No se puede demorar el matar, porque se pierde el poder.– señalo el alrededor
con un gesto de mi mano sana– Esto…es poderío.
—Pon
un precio.– insiste, persuasivo, mi interlocutor– Sólo pon un precio.
—Tu
vida no vale nada.– le contesto– Lo mismo que la mía. No valen nada. Por eso
nos dedicamos a estas cosas. Nos divierte apostar la vida, ver cuantas manos
dura, hasta regatearla alguna vez. Elegimos un bando y nos debemos a él sin
fanatismo. El juego se trata de cuántas piezas se le pueden quitar al otro
bando…y demoraste. Yo no demoré.
A
mis compañeros no les gusta cuando filosofo, pero ninguno opina. Continúan
detrás de mí, silenciosos y sucios.
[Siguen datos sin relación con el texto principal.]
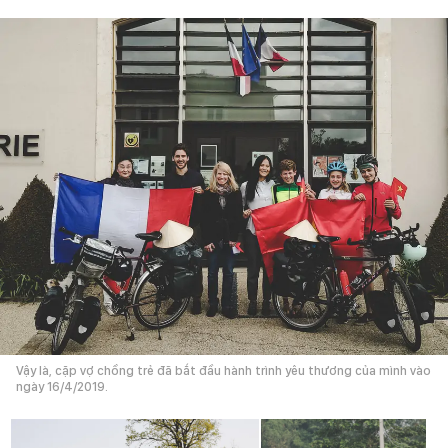
Vậy là, cặp vợ chồng trẻ đã bắt đầu hành trình yêu thương của mình vào
ngày 16/4/2019.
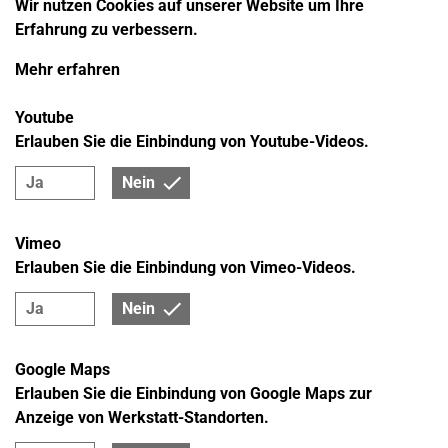
Wir nutzen Cookies auf unserer Website um Ihre
Erfahrung zu verbessern.
Mehr erfahren
Youtube
Erlauben Sie die Einbindung von Youtube-Videos.
Ja
Nein
Vimeo
Erlauben Sie die Einbindung von Vimeo-Videos.
Ja
Nein
Google Maps
Erlauben Sie die Einbindung von Google Maps zur
Anzeige von Werkstatt-Standorten.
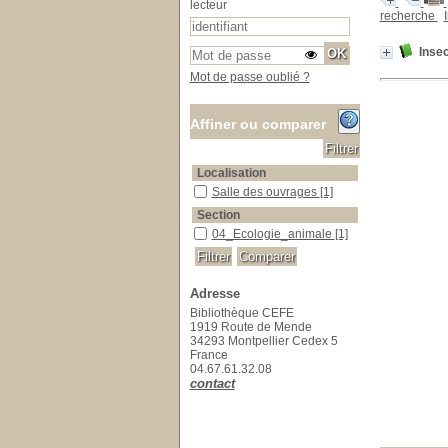
lecteur
recherche
Inse
Mot de passe oublié ?
Affiner ou comparer
Localisation
Salle des ouvrages
Salle des ouvrages
[1]
Section
04_Ecologie_animale
04_Ecologie_animale
[1]
Adresse
Bibliothèque CEFE
1919 Route de Mende
34293 Montpellier Cedex 5
France
04.67.61.32.08
contact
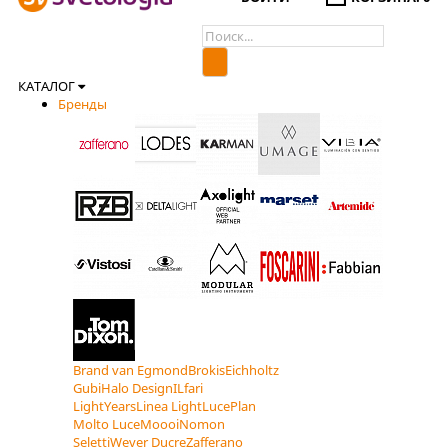
КАТАЛОГ
Бренды
Brand van Egmond
Brokis
Eichholtz
Gubi
Halo Design
ILfari
LightYears
Linea Light
LucePlan
Molto Luce
Moooi
Nomon
Seletti
Wever Ducre
Zafferano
Parecen una galería de tristes estatuas con
óxido.
Mis
muchachos festejan como simios mientras se hacen felices con las armas.
Sé
que tuvieron miedo, un miedo ronco a morir de rodillas, con las manos atadas a
la espalda, golpeados e indefensos y sin chances de un futuro mejor.
De
repente, dar vuelta un resultado a mano limpia, sin ayuda de nadie más que la de
uno mismo, los emborracha de inconsciencia. Tampoco piensan mucho mis
muchachos. Se conforman con ser los vencedores de una partida que ya estaba
perdida para ellos.
Ahora
resta volar el arsenal.
Miro
a la teniente Zayda un instante tan breve como intenso.
Los
ojos grises del hombre que tengo frente a mí también la miran con una lascivia
pastosa que se extingue en una mueca triste porque la violación es otra arma de
guerra. Y ahora, el tablero está al revés.
—El
prisionero es suyo teniente…A su criterio.– digo, impersonalmente– Alcánceme en
la aldea cuando termine aquí.
Zayda
es marcial como una fiera elástica que juega a devorar crías sin plumas.
Nos
vamos del lugar y la teniente se queda con sus hombres. Durante varios minutos
se escucha el chac-chac de los machetes cuando cortan la carne expuesta al
sacrificio, sobrepuesto al chac-chac de nuestras botas sobre el suelo.
Largo
rato después un trueno se propaga por el aire y tumba la floresta con sus ecos.
—Game
over.– dice Huarky sin desviar los ojos hacia el fondo violento del estruendo.
Mis
muchachos se han transformado en simios felices que festejan una hazaña con
dientes. Hacen piruetas y dan gritos de niños que relatan una película de acción
donde se hizo justicia.
Hemos
sobrevivido a la experiencia de tener enemigos implacables con los que hemos sido
implacables, también, en cuanto avizoramos la oportunidad de la sobrevivencia.
Sólo
los que nacen para sobrevivir entienden que no se puede dar ventaja al oponente
en una vida hecha de oponentes.
Sobrevivir
es una gradación en la intensidad del alma y mientras nuestro médico intenta
remediar mi mano rota me pregunto y le pregunto si ellos, por ellos mismos,
estos jóvenes feroces que conduzco, hubieran hecho lo que yo me animo a hacer
sin siquiera hesitar.
—No
lo creo.– opina el médico– Sinceramente no lo creo. Yo nunca trabajé con
alguien como usted… al mismo tiempo tan anormal y tan romántico… lo de anormal
dicho en el buen sentido de “salido de la norma”. Por favor, no me malinterprete.
Cierro
los ojos y le permito que cure mi mano como un perro salvaje permite a un
hombre restañar sus heridas sin enseñar los dientes.